--- MATERIAL PROVIDED ---

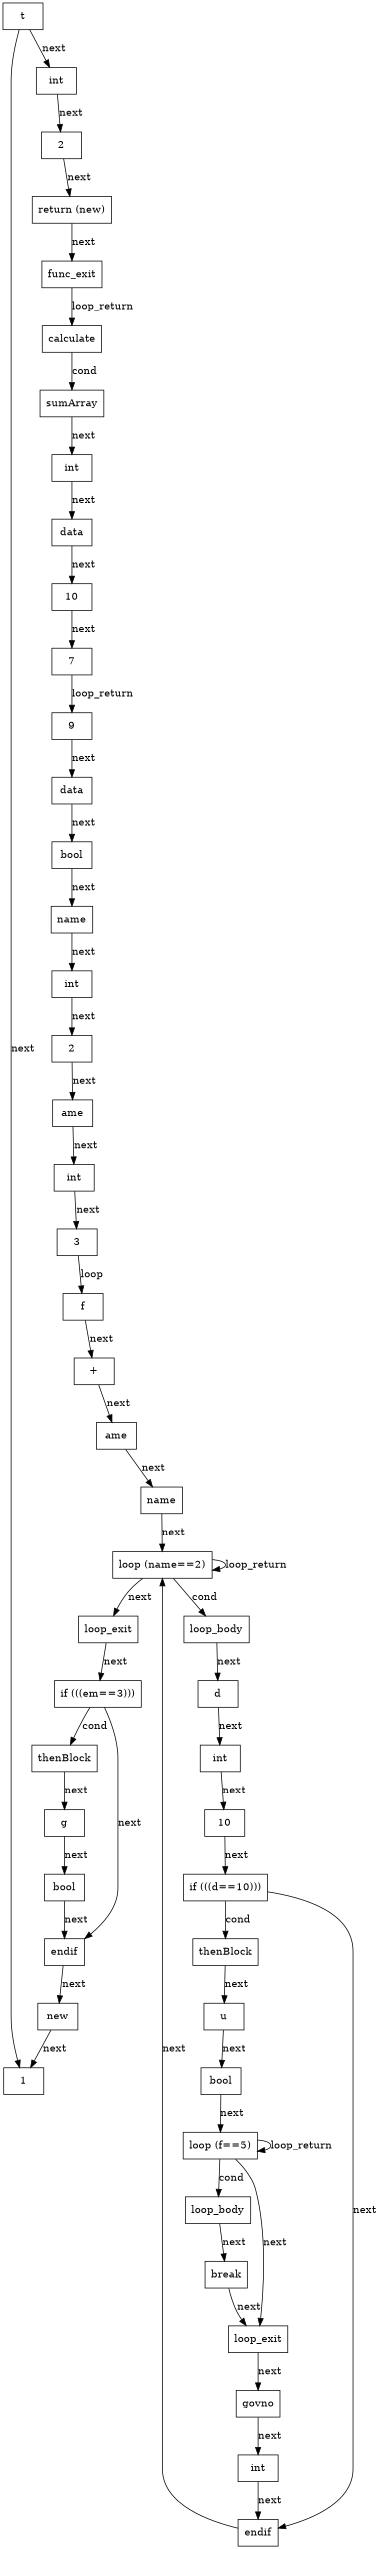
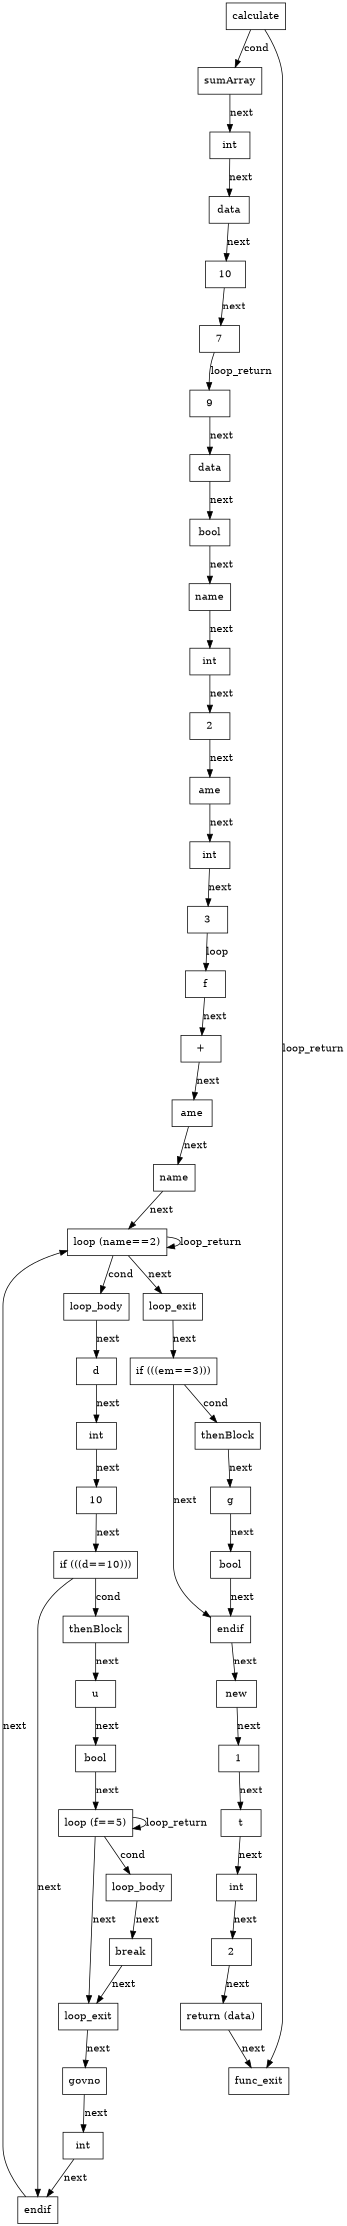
  digraph {
    node [shape=box]
    n1 [label=calculate]
    n2 [label=sumArray]
    n3 [label=func_exit]
    n4 [label=int]
    n5 [label=data]
    n6 [label=10]
    n7 [label=7]
    n8 [label=9]
    n9 [label=data]
    n10 [label=bool]
    n11 [label=name]
    n12 [label=int]
    n13 [label=2]
    n14 [label=ame]
    n15 [label=int]
    n16 [label=3]
    n17 [label=f]
    n18 [label="+"]
    n19 [label=ame]
    n20 [label=name]
    n21 [label="loop (name==2)"]
    n22 [label=loop_body]
    n23 [label=loop_exit]
    n24 [label=d]
    n25 [label="if (((em==3)))"]
    n26 [label=int]
    n27 [label=10]
    n28 [label="if (((d==10)))"]
    n29 [label=thenBlock]
    n30 [label=endif]
    n31 [label=u]
    n32 [label=bool]
    n33 [label="loop (f==5)"]
    n34 [label=loop_body]
    n35 [label=loop_exit]
    n36 [label=break]
    n37 [label=govno]
    n38 [label=int]
    n39 [label=thenBlock]
    n40 [label=endif]
    n41 [label=g]
    n42 [label=new]
    n43 [label=bool]
    n44 [label=1]
    n45 [label=t]
    n46 [label=int]
    n47 [label=2]
-   n48 [label="return (new)"]
+   n48 [label="return (data)"]
    n1 -> n2 [label=cond]
-   n3 -> n1 [label=loop_return]
+   n1 -> n3 [label=loop_return]
    n2 -> n4 [label=next]
    n4 -> n5 [label=next]
    n5 -> n6 [label=next]
    n6 -> n7 [label=next]
    n7 -> n8 [label=loop_return]
    n8 -> n9 [label=next]
    n9 -> n10 [label=next]
    n10 -> n11 [label=next]
    n11 -> n12 [label=next]
    n12 -> n13 [label=next]
    n13 -> n14 [label=next]
    n14 -> n15 [label=next]
    n15 -> n16 [label=next]
    n16 -> n17 [label=loop]
    n17 -> n18 [label=next]
    n18 -> n19 [label=next]
    n19 -> n20 [label=next]
    n20 -> n21 [label=next]
    n21 -> n21 [label=loop_return]
    n21 -> n22 [label=cond]
    n21 -> n23 [label=next]
    n22 -> n24 [label=next]
    n23 -> n25 [label=next]
    n24 -> n26 [label=next]
    n25 -> n39 [label=cond]
    n25 -> n40 [label=next]
    n26 -> n27 [label=next]
    n27 -> n28 [label=next]
    n28 -> n29 [label=cond]
    n28 -> n30 [label=next]
    n29 -> n31 [label=next]
    n30 -> n21 [label=next]
    n31 -> n32 [label=next]
    n32 -> n33 [label=next]
    n33 -> n33 [label=loop_return]
    n33 -> n34 [label=cond]
    n33 -> n35 [label=next]
    n34 -> n36 [label=next]
    n35 -> n37 [label=next]
    n36 -> n35 [label=next]
    n37 -> n38 [label=next]
    n38 -> n30 [label=next]
    n39 -> n41 [label=next]
    n40 -> n42 [label=next]
    n41 -> n43 [label=next]
    n42 -> n44 [label=next]
    n43 -> n40 [label=next]
-   n45 -> n44 [label=next]
+   n44 -> n45 [label=next]
    n45 -> n46 [label=next]
    n46 -> n47 [label=next]
    n47 -> n48 [label=next]
    n48 -> n3 [label=next]
  }
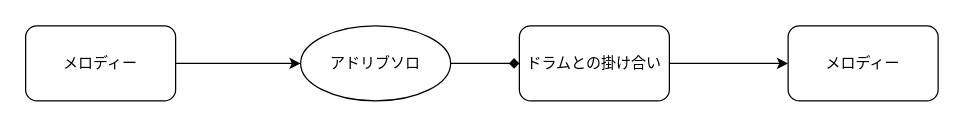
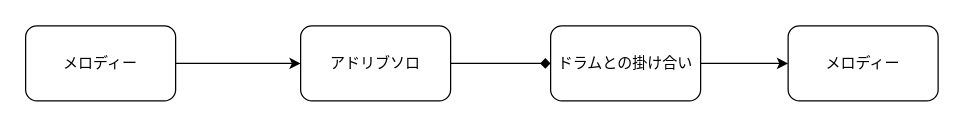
  <mxCell id="0" />
  <mxCell id="1" parent="0" />
  <mxCell id="2" value="メロディー" style="rounded=1;whiteSpace=wrap;html=1;" vertex="1" parent="1"><mxGeometry x="20" y="20" width="120" height="60" as="geometry" /></mxCell>
  <mxCell id="3" style="edgeStyle=orthogonalEdgeStyle;rounded=0;orthogonalLoop=1;jettySize=auto;html=1;exitX=1;exitY=0.5;exitDx=0;exitDy=0;entryX=0;entryY=0.5;entryDx=0;entryDy=0;endArrow=diamond;" edge="1" parent="1" source="4" target="6"><mxGeometry relative="1" as="geometry" /></mxCell>
- <mxCell id="4" value="アドリブソロ" style="ellipse;whiteSpace=wrap;html=1;" vertex="1" parent="1"><mxGeometry x="240" y="20" width="120" height="60" as="geometry" /></mxCell>
+ <mxCell id="4" value="アドリブソロ" style="rounded=1;whiteSpace=wrap;html=1;" vertex="1" parent="1"><mxGeometry x="240" y="20" width="120" height="60" as="geometry" /></mxCell>
  <mxCell id="5" value="" style="edgeStyle=orthogonalEdgeStyle;rounded=0;orthogonalLoop=1;jettySize=auto;html=1;" edge="1" parent="1" source="6" target="7"><mxGeometry relative="1" as="geometry" /></mxCell>
- <mxCell id="6" value="ドラムとの掛け合い" style="rounded=1;whiteSpace=wrap;html=1;" vertex="1" parent="1"><mxGeometry x="415" y="20" width="120" height="60" as="geometry" /></mxCell>
+ <mxCell id="6" value="ドラムとの掛け合い" style="rounded=1;whiteSpace=wrap;html=1;" vertex="1" parent="1"><mxGeometry x="440" y="20" width="120" height="60" as="geometry" /></mxCell>
  <mxCell id="7" value="メロディー" style="rounded=1;whiteSpace=wrap;html=1;" vertex="1" parent="1"><mxGeometry x="630" y="20" width="120" height="60" as="geometry" /></mxCell>
  <mxCell id="8" value="" style="endArrow=classic;html=1;entryX=0;entryY=0.5;entryDx=0;entryDy=0;exitX=1;exitY=0.5;exitDx=0;exitDy=0;" edge="1" parent="1" source="2" target="4"><mxGeometry width="50" height="50" relative="1" as="geometry"><mxPoint x="290" y="180" as="sourcePoint" /><mxPoint x="340" y="130" as="targetPoint" /><Array as="points"><mxPoint x="140" y="50" /></Array></mxGeometry></mxCell>
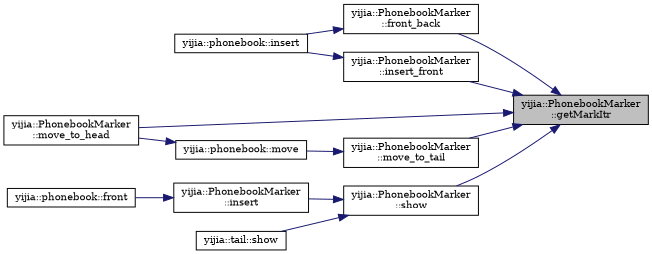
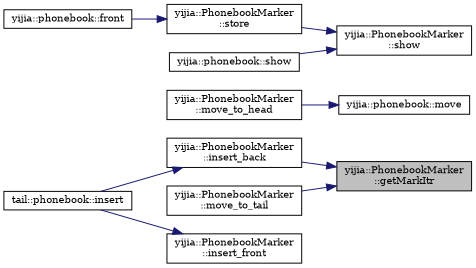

---

Find each line in the rows above that contains the string "jettySize", and copy every such line.

TASK RESULT>
  <mxCell id="3" style="edgeStyle=orthogonalEdgeStyle;rounded=0;orthogonalLoop=1;jettySize=auto;html=1;exitX=1;exitY=0.5;exitDx=0;exitDy=0;entryX=0;entryY=0.5;entryDx=0;entryDy=0;endArrow=diamond;" edge="1" parent="1" source="4" target="6"><mxGeometry relative="1" as="geometry" /></mxCell>
  <mxCell id="5" value="" style="edgeStyle=orthogonalEdgeStyle;rounded=0;orthogonalLoop=1;jettySize=auto;html=1;" edge="1" parent="1" source="6" target="7"><mxGeometry relative="1" as="geometry" /></mxCell>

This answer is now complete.